Kitab bersampul kulit rusa itu berjudul 'Serat Sekti Mandraguna', menggunakan huruf dan bahasa Jawa kuno. Tulus tidak sabar untuk membalik sampulnya. Lalu melihat isinya sekilas. Ternyata isinya adalah kumpulan ajian kanuragan tingkat tinggi beserta petunjuk pengamalannya, ditulis rapi di atas lembaran-lembaran kain sutra.

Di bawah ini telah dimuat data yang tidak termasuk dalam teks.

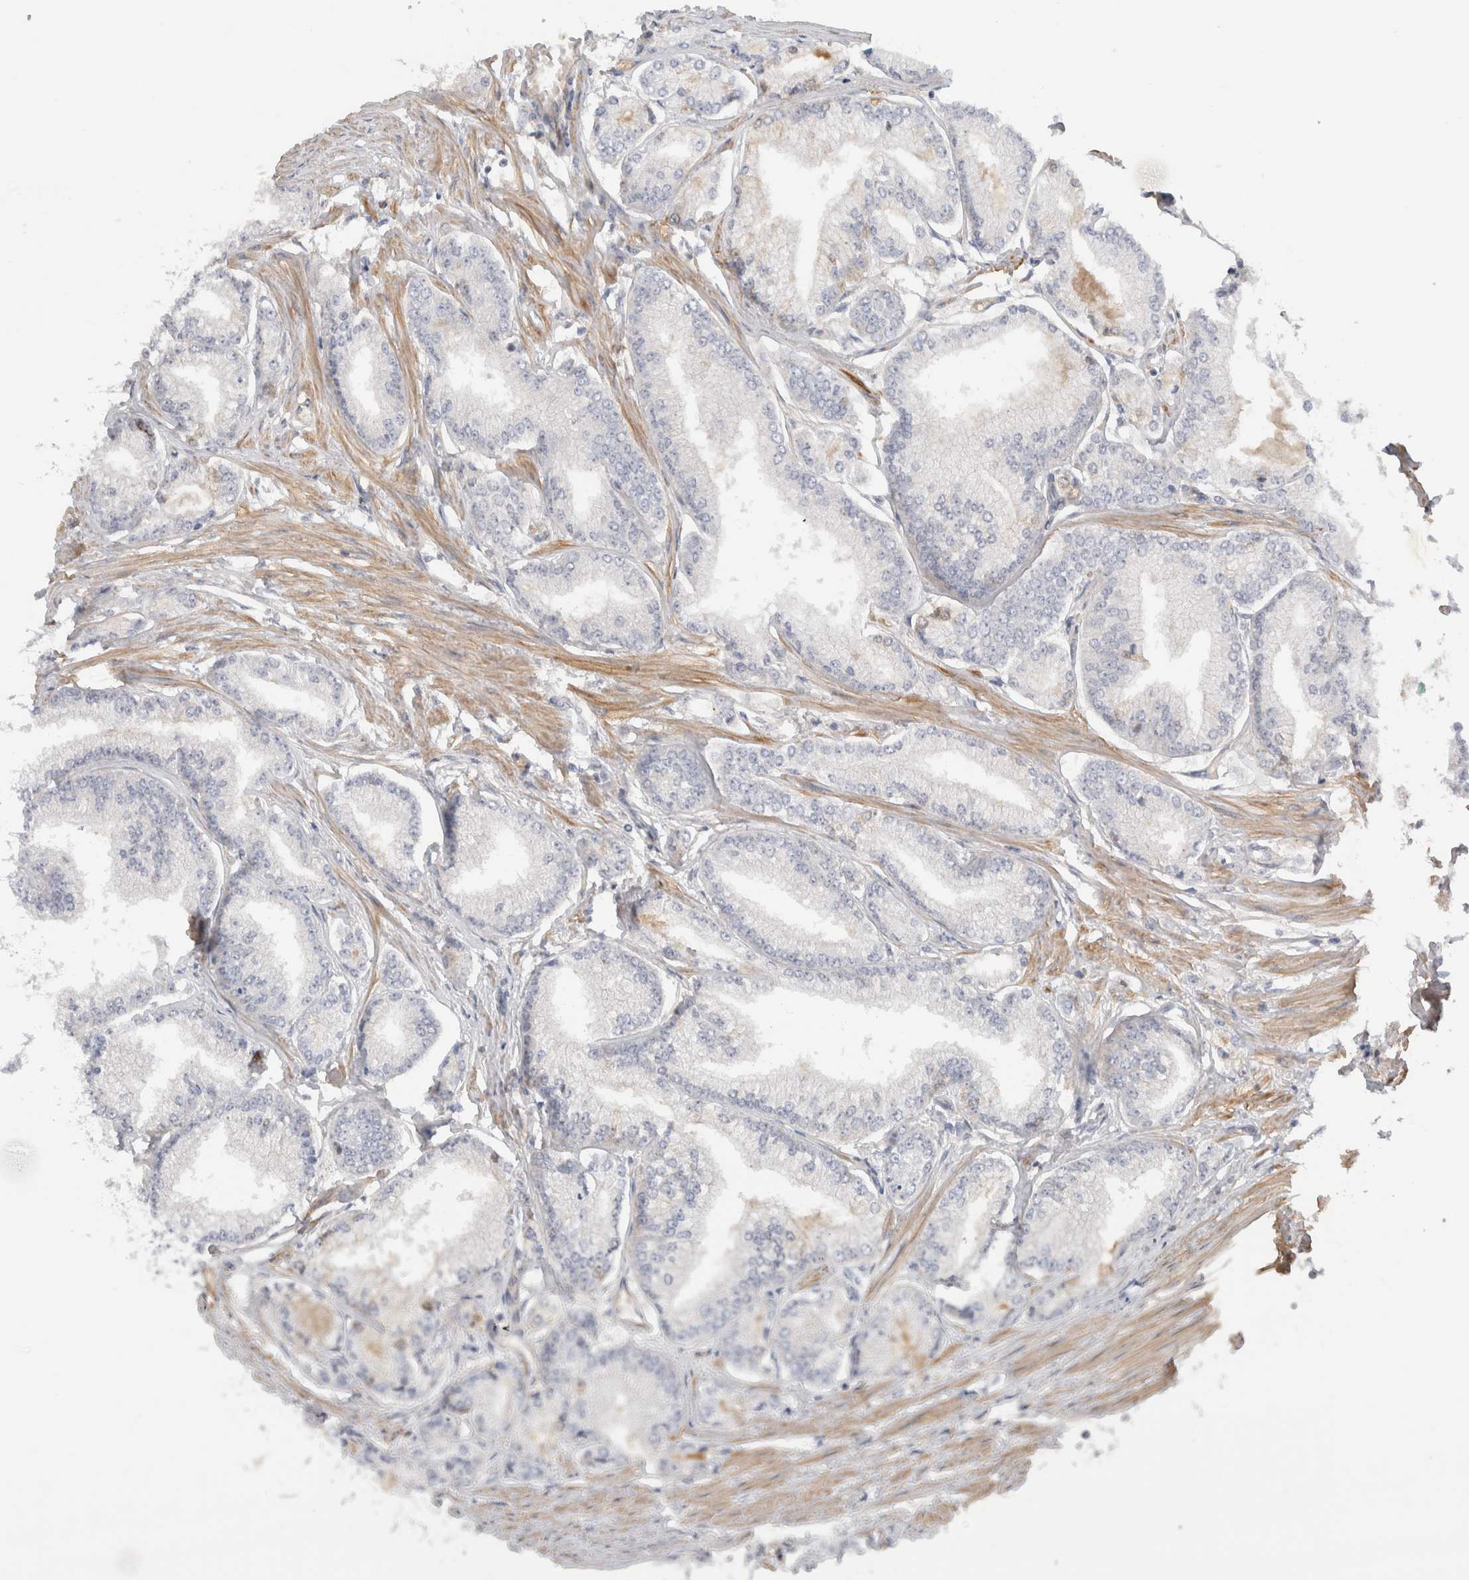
{"staining": {"intensity": "negative", "quantity": "none", "location": "none"}, "tissue": "prostate cancer", "cell_type": "Tumor cells", "image_type": "cancer", "snomed": [{"axis": "morphology", "description": "Adenocarcinoma, Low grade"}, {"axis": "topography", "description": "Prostate"}], "caption": "DAB immunohistochemical staining of prostate cancer demonstrates no significant positivity in tumor cells.", "gene": "CFI", "patient": {"sex": "male", "age": 52}}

Bagi Tulus, banyak ajian yang sudah tidak asing lagi, misalnya ajian Lebur Saketi, Saepi Angin, Rawerontek, Inti Paku Bumi, Pancasona, Waringin Sungsang, dan ajian Serat Jiwa. Namun ada beberapa yang sama sekali asing di telinganya, seperti ajian Tiwikrama, yang bisa membuat pengamalnya bisa berubah wujud menjadi tinggi besar seperti raksasa. Ada ajian Inti Banurasmi, yang bisa membuat pemiliknya berubah menjadi cahaya, kemudian ajian Kendit Buntel Mayit.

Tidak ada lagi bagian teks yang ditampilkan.